Nel racconto Ferro dal libro Il sistema periodico, di Primo Levi, ho letto (grassetto mio):
Sbarüa è deverbio da «sbarüé», che significa «spaurare»; lo Sbarüa è un prisma di granito che sporge di un centinaio di metri da una modesta collina irta di rovi e di bosco ceduo: come il Veglio di Creta, è spaccato dalla base alla cima da una fenditura che si fa salendo via via piú stretta, fino a costringere lo scalatore ad uscire in parete, dove, appunto, si spaura, e dove esisteva allora un singolo chiodo, lasciato caritatevolmente dal fratello di Sandro.
Non ho trovato questo termine, "deverbio", su nessun dizionario.
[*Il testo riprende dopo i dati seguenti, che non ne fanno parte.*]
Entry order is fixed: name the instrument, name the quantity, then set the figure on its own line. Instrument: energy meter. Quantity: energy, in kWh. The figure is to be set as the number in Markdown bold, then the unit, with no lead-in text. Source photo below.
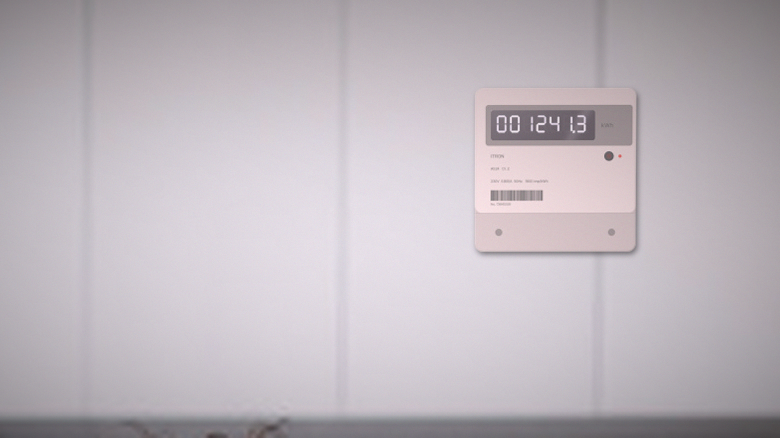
**1241.3** kWh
Ho pensato che stesse per "deverbale" che, secondo il vocabolario Treccani, ha questo significato:
deverbale agg. e s. m. [der. di verbo, col pref. de-]. – In linguistica, di vocabolo (aggettivo o sostantivo) derivato da un verbo; per es. in latino dictator da dictare, in italiano ferita, ferimento, feritore, feritoia da ferire.
Non ne sono sicura, però.
Sul libro Contributions to Latin Lexicography di Henry Nettleship, ho trovato che il vocabolo latino "dēverbĭum" significa
Dēverbĭum, -i, subst. n., the spoken part of a play, unaccompanied by music, as opp. to canticum
ma questo non sembra avere senso nel contesto del brano sopra citato.
Allora mi sono chiesta: questo "deverbio" che appare nel racconto è semplicemente un'invenzione di Primo Levi?
Ma poi ho trovato il termine "deverbio" anche alla pagina 55 del libro Lessico dialettale bitontino di Nicola Pice:
AMMALAGNÈUE, un gatto, un cane, ecc., fargli del male palpandolo troppo [...] *lett. ammalagnare, deverbio di maligno.
Ma questo libro usa anche il termine "deverbale" come se fosse qualcosa di diverso (perlomeno è quello che a me sembra capire). Quindi, forse "deverbio" non è lo stesso che "deverbale".
Qualcuno di voi saprebbe dire cosa significa?